Protection of shareholders with suspended or without voting rights
The rules on the suspension of voting rights under the Companies Act do not apply when deciding on transformation. If the Transformation Act makes a shareholder’s right conditional by voting against the approval of the transformation (e.g. the right to redeem shares, the right to withdraw from the company), this condition will be fulfilled in the case of a shareholder with suspended voting rights (e.g., due to non-compliance with the UBO registration) by expressing disapproval with the transformation at the general meeting or outside it.
The expression of consent or disapproval is not considered to be an exercise of voting rights.
The same applies also to the shareholders with non-voting shares who shall have the right to express their approval or disapproval with the transformation at the general meeting on its approval.
Modification of valuation rules
The requirement for the appointment of an expert by the court is removed. The person involved in the transformation shall select an expert from the list of experts. This will simplify and shorten the transformation process.
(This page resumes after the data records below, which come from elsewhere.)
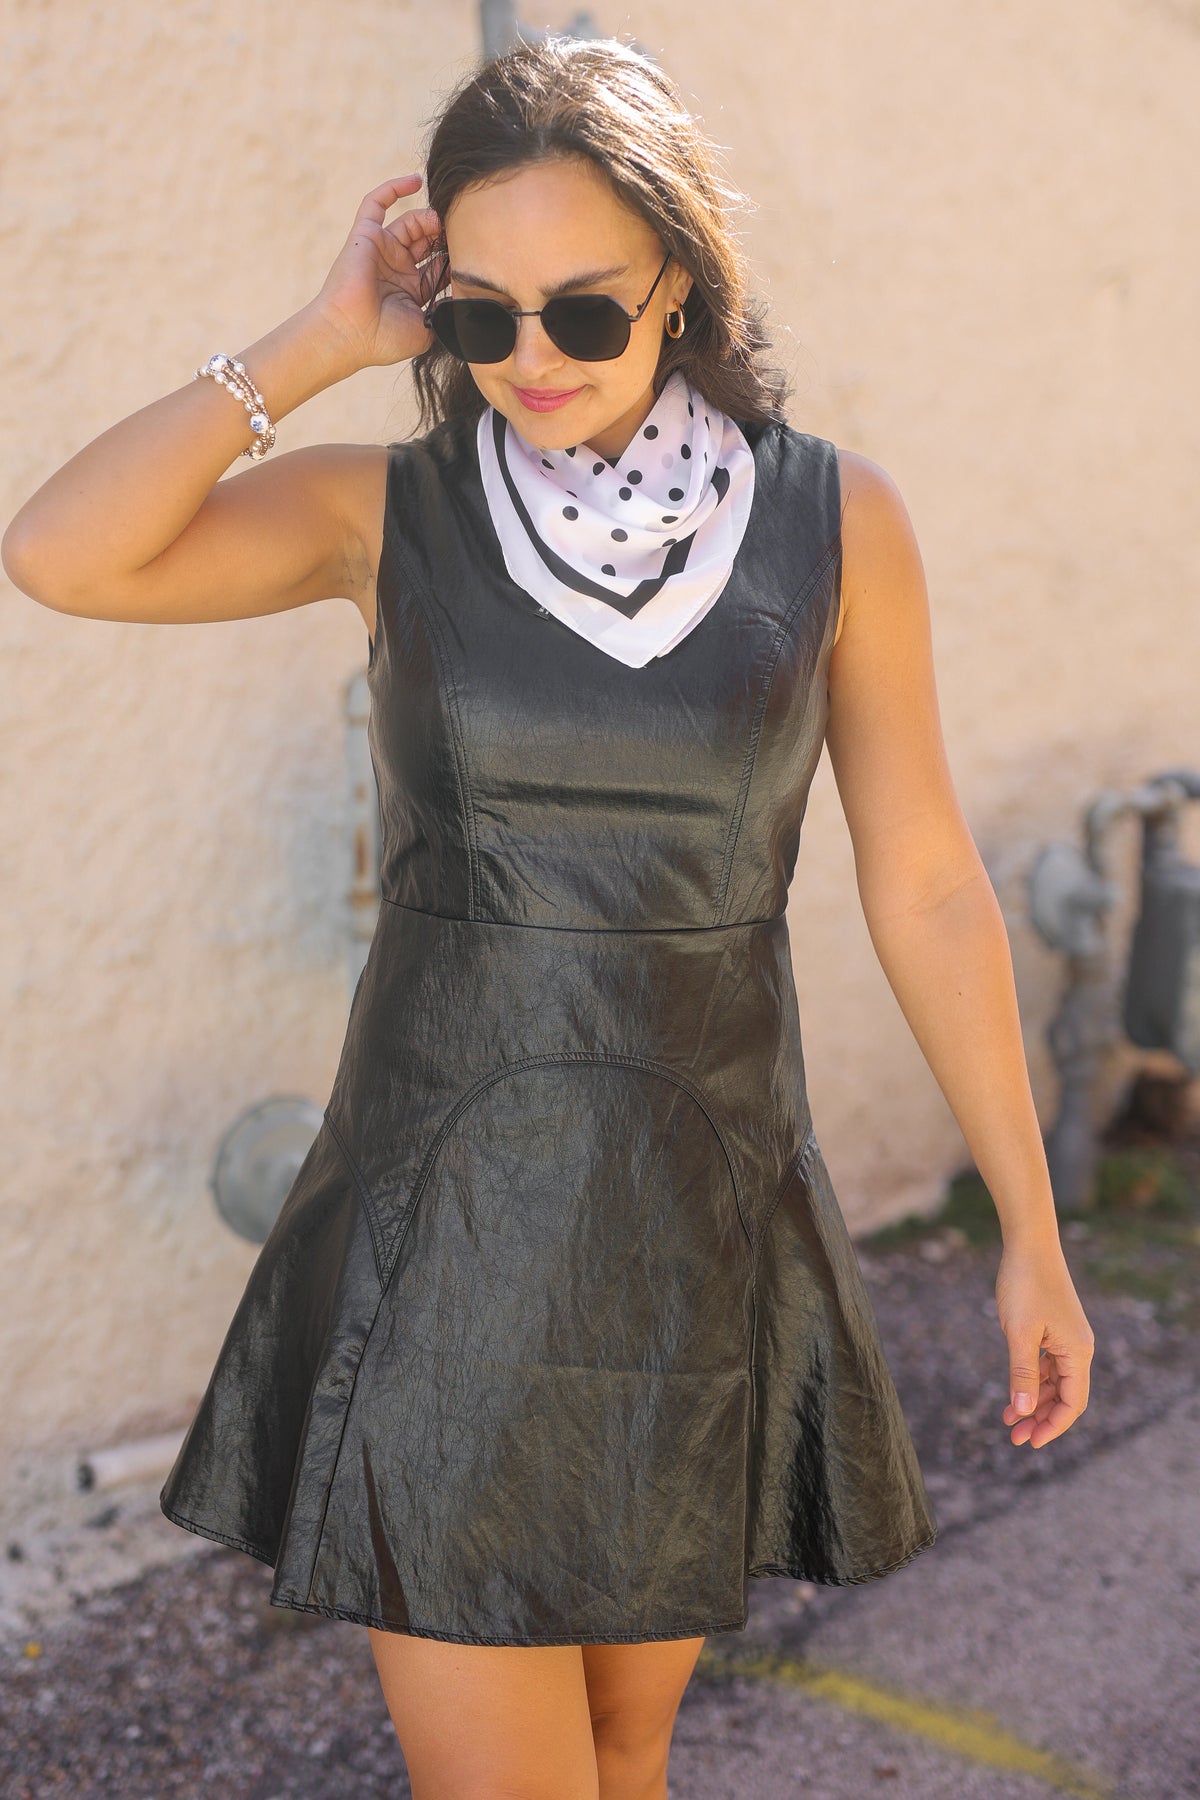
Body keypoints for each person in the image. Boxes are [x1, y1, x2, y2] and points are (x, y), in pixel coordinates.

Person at [2, 32, 1094, 1800]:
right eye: (477, 315)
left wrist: (1032, 1233)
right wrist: (316, 344)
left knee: (619, 1745)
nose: (528, 361)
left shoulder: (834, 523)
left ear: (681, 277)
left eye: (582, 313)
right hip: (447, 1229)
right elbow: (63, 553)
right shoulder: (397, 511)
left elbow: (931, 886)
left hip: (695, 1219)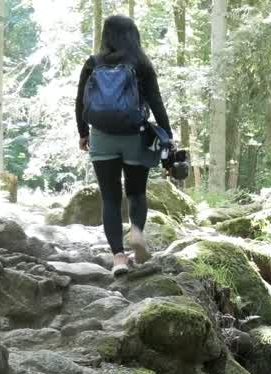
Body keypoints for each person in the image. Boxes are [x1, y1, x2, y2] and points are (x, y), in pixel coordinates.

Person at [75, 15, 173, 276]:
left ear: (106, 35)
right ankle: (137, 235)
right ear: (133, 35)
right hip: (135, 137)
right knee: (136, 193)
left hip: (101, 137)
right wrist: (168, 137)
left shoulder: (93, 63)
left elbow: (80, 101)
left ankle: (118, 257)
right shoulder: (140, 63)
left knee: (109, 197)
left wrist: (83, 133)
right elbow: (156, 102)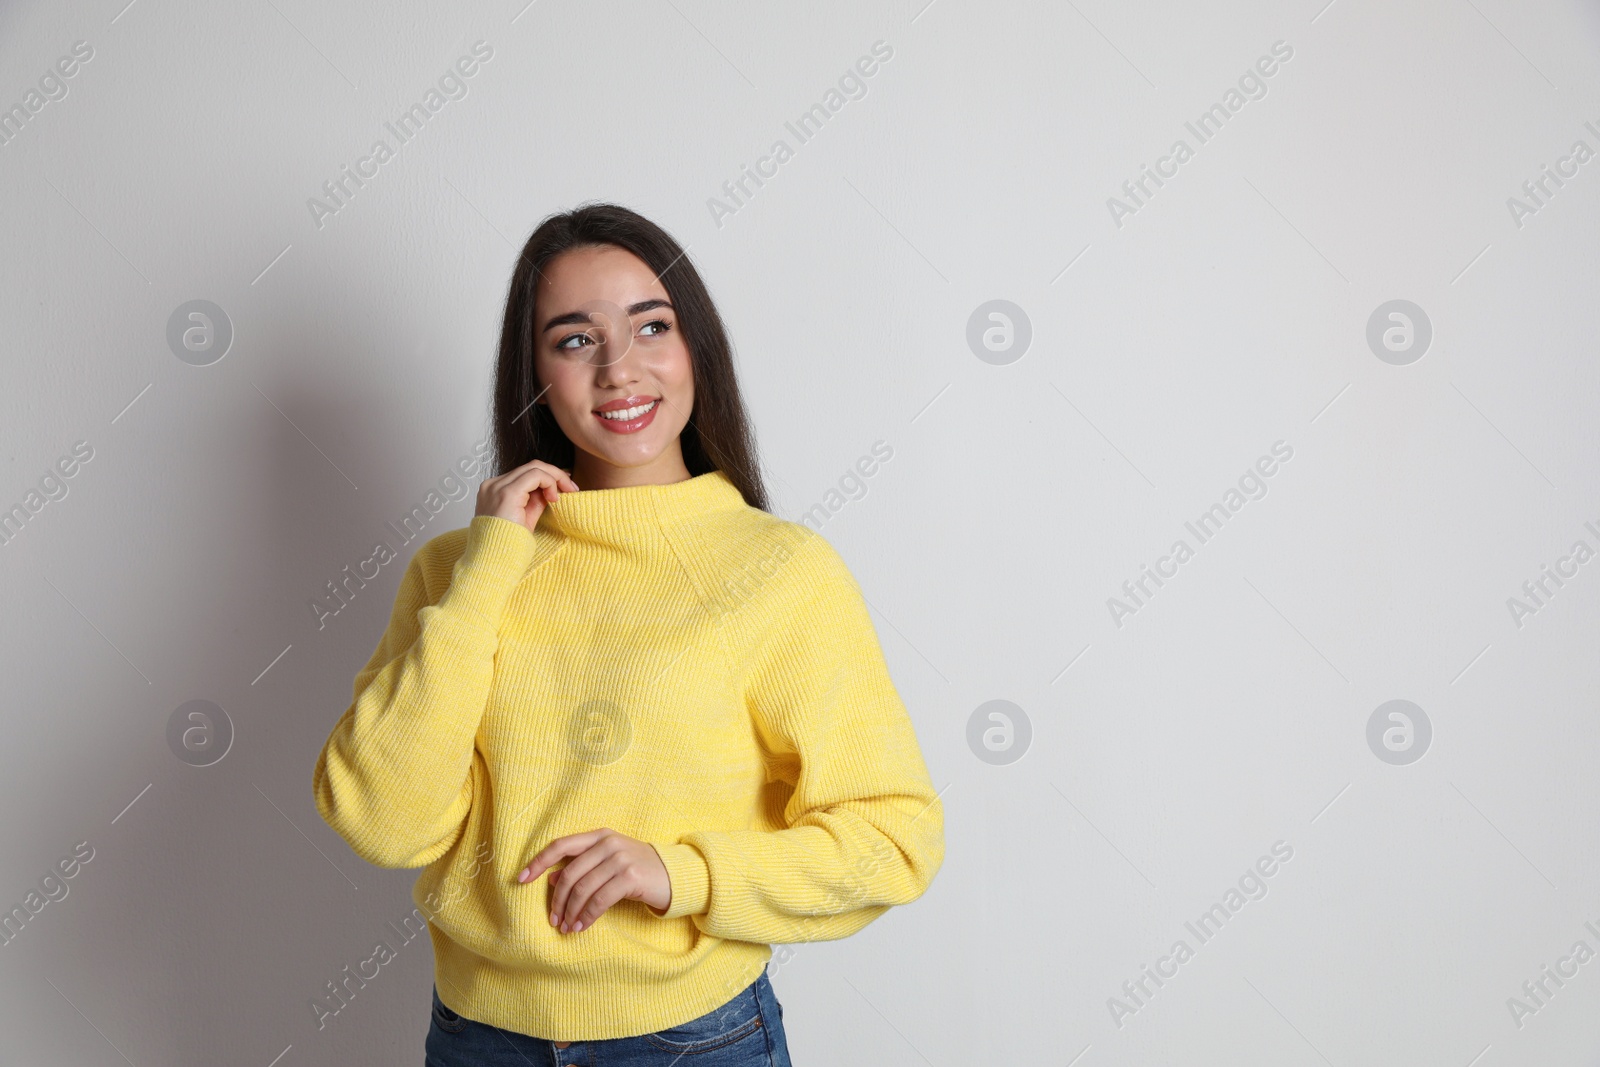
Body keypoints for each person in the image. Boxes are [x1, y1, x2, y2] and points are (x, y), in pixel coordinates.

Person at [312, 202, 944, 1065]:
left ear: (696, 351)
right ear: (533, 370)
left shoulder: (780, 570)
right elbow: (386, 822)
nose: (619, 369)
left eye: (652, 326)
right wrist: (493, 562)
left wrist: (681, 873)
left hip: (694, 1038)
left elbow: (892, 838)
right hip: (478, 1041)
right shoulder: (459, 568)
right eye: (575, 340)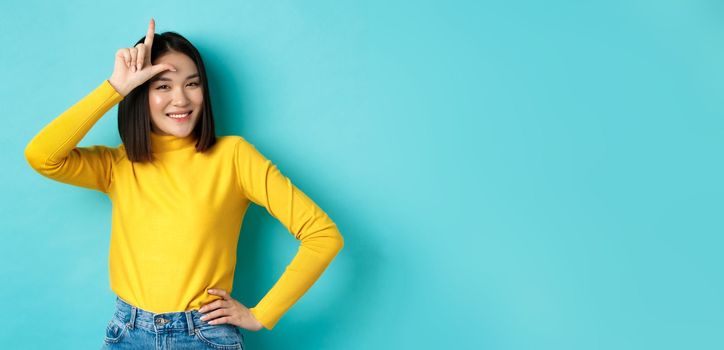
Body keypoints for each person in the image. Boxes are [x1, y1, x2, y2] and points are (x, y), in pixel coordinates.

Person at [24, 18, 344, 349]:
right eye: (162, 86)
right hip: (128, 333)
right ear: (141, 94)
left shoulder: (234, 157)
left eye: (192, 84)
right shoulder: (117, 165)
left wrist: (262, 314)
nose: (181, 99)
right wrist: (115, 88)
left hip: (203, 336)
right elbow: (41, 156)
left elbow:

At the same time, in all cases where the valuation of the assets by an expert is required for the purposes of the transformation, it may be replaced entirely by a valuation in accordance with the rules for the valuation of non-cash contributions when increasing the share capital of a joint stock company. Thus, when valuing the assets, the fair value of the assets can be determined by a generally recognized independent expert (e.g., in the case of real estate, a reputable real estate agency).
Changes in creditor’s protection
Creditors of future or contingent claims may now also claim sufficient security if they arose before the publication of the transformation project, which is intended to extend protection to creditors of claims arising from long-term contractual relationships, such as lease agreements.
If the creditor does not agree with the party involved in the transformation on the method of securing the claims, the creditor must exercise its right to sufficient security before the court within a limitation period of 3 months from the publication of the transformation project. The additional security is established directly by a court decision if the creditor certifies that the transformation will impair the recoverability of its claim. However, the filing of a creditor’s application for the establishment of additional security does not prevent the registration of the transformation in the Commercial Register.
Changes in cross-border transformations
The amendment clarifies the rules for different forms of cross-border transformations. It is now possible to transfer a registered office from a non-EU or EEA Member State to the Czech Republic, as well as from the Czech Republic to such a third country.
It also introduces an obligation for the notary to verify whether the purpose of the cross-border transformation is not abusive or fraudulent, aimed at avoiding or circumventing national or EU legislation or at committing criminal activities. If the notary finds such a purpose, he/she shall be entitled to refuse to issue a certificate for the cross-border transformation. A complaint may be lodged with the Chamber of Notaries against the refusal to issue a certificate; any disputes arising from the relationship between the notary and the applicant for a cross-border transformation certificate will be settled in civil court proceedings.
According to the transitional provisions, transformations initiated before the effectiveness of the amendment (the decisive factor for the assessment will be whether the transformation project has already been drawn up) will be completed in accordance with the legislation in force before the amendment, unless they decide to complete the process under the new rules.